A second application of MRS in ischemic heart disease is the assessment of viable myocardium. Normal, stunned, and hibernating myocardium show (near) normal concentrations of high-energy phosphates, whereas scar tissue has almost negligible concentrations of high-energy phosphates [17]. Thus, in principle, MRS would be well suited to the assessment of viability [1]. However, with the success of new magnetic resonance imaging techniques such as gadolinium-based late enhancement for viability imaging (spatial resolution 16 microliter), it now seems questionable that this particular application will ever become a success for MRS.

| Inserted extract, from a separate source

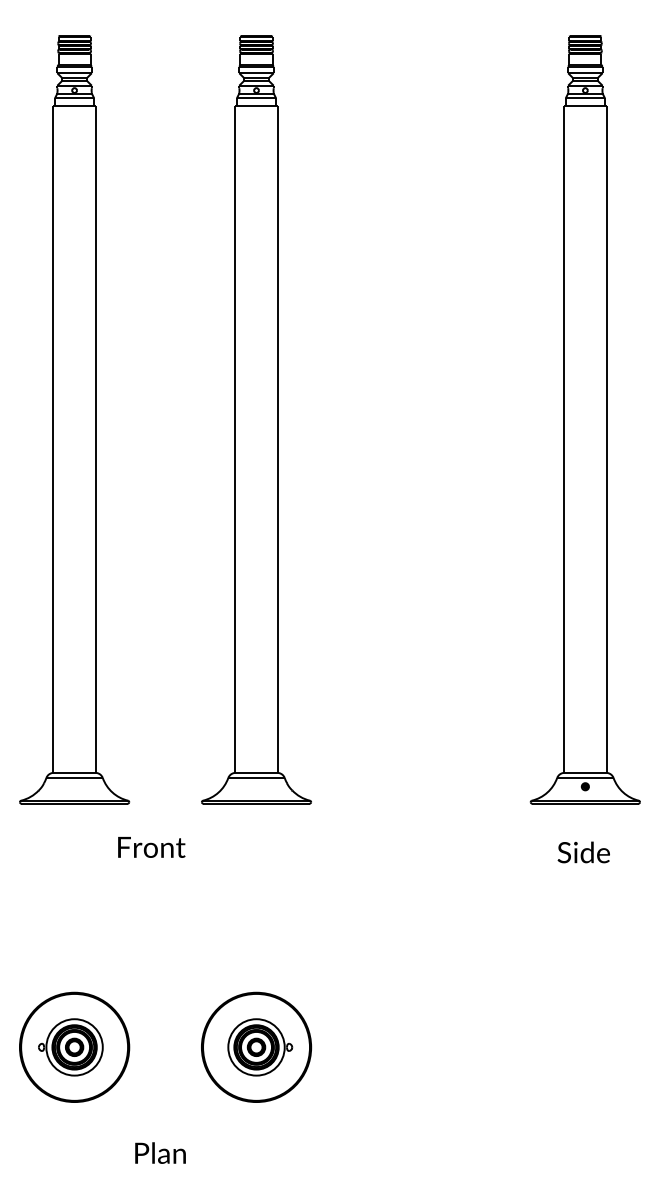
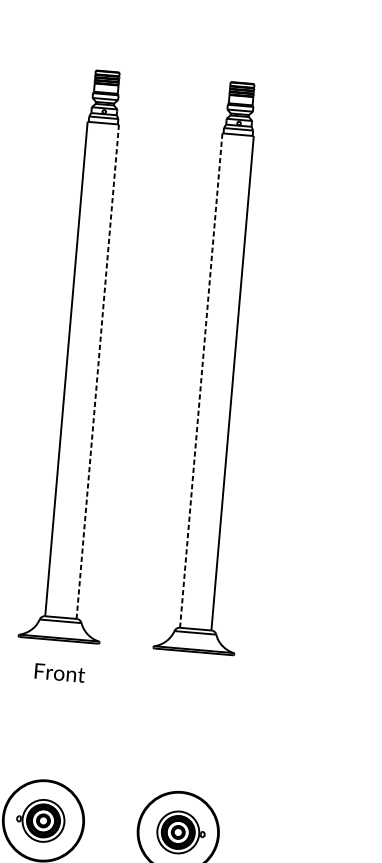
line: (95, 439) -> (97, 371), solid -> dashed
line: (235, 439) -> (201, 380), solid -> dashed
text: (151, 847) -> (59, 673), moved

Conclusions and future directions
Magnetic resonance spectroscopy is an extremely interesting technique allowing non invasive, non radiation measurements of cardiac metabolism in the patient. Its future success will undoubtedly depend on further technical development, but if high spatial and temporal resolution can be achieved in addition to high reproducibility of measurements, then widespread application of this method would be predicted. Technical improvement is most likely to come from substantially greater field strengths (eg, 7 T), new phased-array coils, and, at least for carbon-13, with hyperpolarization techniques [18], which are currently entirely experimental, but can, in principle, boost the magnetic resonance signal by a factor of up to 100 000. In addition to heart failure and ischemic heart disease, diabetes [19], obesity [20], and inherited cardiomyopathies [21] are other highly promising areas for novel research into the interrelations of cardiac metabolism and contractile dysfunction by MRS.

Summary
Magnetic resonance spectroscopy allows for the non invasive assessment of various aspects of cardiac metabolism without the use of ionizing radiation. The most promising areas are heart failure and ischemic heart disease. Before the method can find broad clinical application, further technical improvements are necessary that should lead to substantially improved temporal and spatial resolution, and reduced variability of measurement.